Take the data below and copy exactly the lines starting at the one with "136 363 13.28" and finishing at the one with "316 303 2660", both included.

##### Data extracts

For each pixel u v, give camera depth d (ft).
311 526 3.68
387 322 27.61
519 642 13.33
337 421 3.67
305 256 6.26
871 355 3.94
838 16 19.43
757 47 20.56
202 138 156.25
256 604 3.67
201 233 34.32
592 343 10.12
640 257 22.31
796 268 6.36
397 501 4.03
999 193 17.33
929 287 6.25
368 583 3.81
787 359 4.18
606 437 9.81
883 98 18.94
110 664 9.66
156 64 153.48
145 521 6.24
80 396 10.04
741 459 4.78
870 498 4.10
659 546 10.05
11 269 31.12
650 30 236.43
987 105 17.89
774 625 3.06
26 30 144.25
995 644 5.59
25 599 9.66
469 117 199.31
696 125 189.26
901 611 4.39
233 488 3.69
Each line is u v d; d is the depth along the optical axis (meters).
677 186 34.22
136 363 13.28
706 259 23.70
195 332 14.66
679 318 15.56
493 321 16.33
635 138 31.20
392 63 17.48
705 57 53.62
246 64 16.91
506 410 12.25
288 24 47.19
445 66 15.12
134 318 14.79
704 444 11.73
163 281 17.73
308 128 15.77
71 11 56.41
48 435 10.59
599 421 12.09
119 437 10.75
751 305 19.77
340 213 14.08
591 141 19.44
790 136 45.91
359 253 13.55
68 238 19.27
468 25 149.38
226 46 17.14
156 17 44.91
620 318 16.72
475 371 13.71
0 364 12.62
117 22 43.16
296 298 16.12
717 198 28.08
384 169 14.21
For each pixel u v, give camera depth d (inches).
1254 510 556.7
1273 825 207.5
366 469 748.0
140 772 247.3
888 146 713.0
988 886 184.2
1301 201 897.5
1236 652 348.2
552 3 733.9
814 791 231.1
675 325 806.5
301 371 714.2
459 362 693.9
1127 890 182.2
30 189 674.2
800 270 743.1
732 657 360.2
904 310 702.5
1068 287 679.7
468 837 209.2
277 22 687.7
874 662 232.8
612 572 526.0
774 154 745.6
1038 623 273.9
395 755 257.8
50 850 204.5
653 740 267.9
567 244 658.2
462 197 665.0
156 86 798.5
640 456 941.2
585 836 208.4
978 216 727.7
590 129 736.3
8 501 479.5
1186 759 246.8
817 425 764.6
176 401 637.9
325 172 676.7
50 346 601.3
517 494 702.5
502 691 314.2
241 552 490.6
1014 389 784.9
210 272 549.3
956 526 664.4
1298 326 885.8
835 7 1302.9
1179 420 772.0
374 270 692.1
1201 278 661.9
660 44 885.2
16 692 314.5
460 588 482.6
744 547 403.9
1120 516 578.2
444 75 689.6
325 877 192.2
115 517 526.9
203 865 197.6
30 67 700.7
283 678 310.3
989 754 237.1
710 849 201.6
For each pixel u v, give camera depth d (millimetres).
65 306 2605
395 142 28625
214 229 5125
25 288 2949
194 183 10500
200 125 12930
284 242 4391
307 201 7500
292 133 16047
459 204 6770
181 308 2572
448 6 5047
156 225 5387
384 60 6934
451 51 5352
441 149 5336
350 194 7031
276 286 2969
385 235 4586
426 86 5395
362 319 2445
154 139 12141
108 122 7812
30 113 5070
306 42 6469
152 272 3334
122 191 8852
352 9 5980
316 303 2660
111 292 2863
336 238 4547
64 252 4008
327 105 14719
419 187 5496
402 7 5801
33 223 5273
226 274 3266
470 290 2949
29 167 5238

##########

__Written solution__:
136 363 13.28
706 259 23.70
195 332 14.66
679 318 15.56
493 321 16.33
635 138 31.20
392 63 17.48
705 57 53.62
246 64 16.91
506 410 12.25
288 24 47.19
445 66 15.12
134 318 14.79
704 444 11.73
163 281 17.73
308 128 15.77
71 11 56.41
48 435 10.59
599 421 12.09
119 437 10.75
751 305 19.77
340 213 14.08
591 141 19.44
790 136 45.91
359 253 13.55
68 238 19.27
468 25 149.38
226 46 17.14
156 17 44.91
620 318 16.72
475 371 13.71
0 364 12.62
117 22 43.16
296 298 16.12
717 198 28.08
384 169 14.21
For each pixel u v, give camera depth d (inches).
1254 510 556.7
1273 825 207.5
366 469 748.0
140 772 247.3
888 146 713.0
988 886 184.2
1301 201 897.5
1236 652 348.2
552 3 733.9
814 791 231.1
675 325 806.5
301 371 714.2
459 362 693.9
1127 890 182.2
30 189 674.2
800 270 743.1
732 657 360.2
904 310 702.5
1068 287 679.7
468 837 209.2
277 22 687.7
874 662 232.8
612 572 526.0
774 154 745.6
1038 623 273.9
395 755 257.8
50 850 204.5
653 740 267.9
567 244 658.2
462 197 665.0
156 86 798.5
640 456 941.2
585 836 208.4
978 216 727.7
590 129 736.3
8 501 479.5
1186 759 246.8
817 425 764.6
176 401 637.9
325 172 676.7
50 346 601.3
517 494 702.5
502 691 314.2
241 552 490.6
1014 389 784.9
210 272 549.3
956 526 664.4
1298 326 885.8
835 7 1302.9
1179 420 772.0
374 270 692.1
1201 278 661.9
660 44 885.2
16 692 314.5
460 588 482.6
744 547 403.9
1120 516 578.2
444 75 689.6
325 877 192.2
115 517 526.9
203 865 197.6
30 67 700.7
283 678 310.3
989 754 237.1
710 849 201.6
For each pixel u v, give camera depth d (millimetres).
65 306 2605
395 142 28625
214 229 5125
25 288 2949
194 183 10500
200 125 12930
284 242 4391
307 201 7500
292 133 16047
459 204 6770
181 308 2572
448 6 5047
156 225 5387
384 60 6934
451 51 5352
441 149 5336
350 194 7031
276 286 2969
385 235 4586
426 86 5395
362 319 2445
154 139 12141
108 122 7812
30 113 5070
306 42 6469
152 272 3334
122 191 8852
352 9 5980
316 303 2660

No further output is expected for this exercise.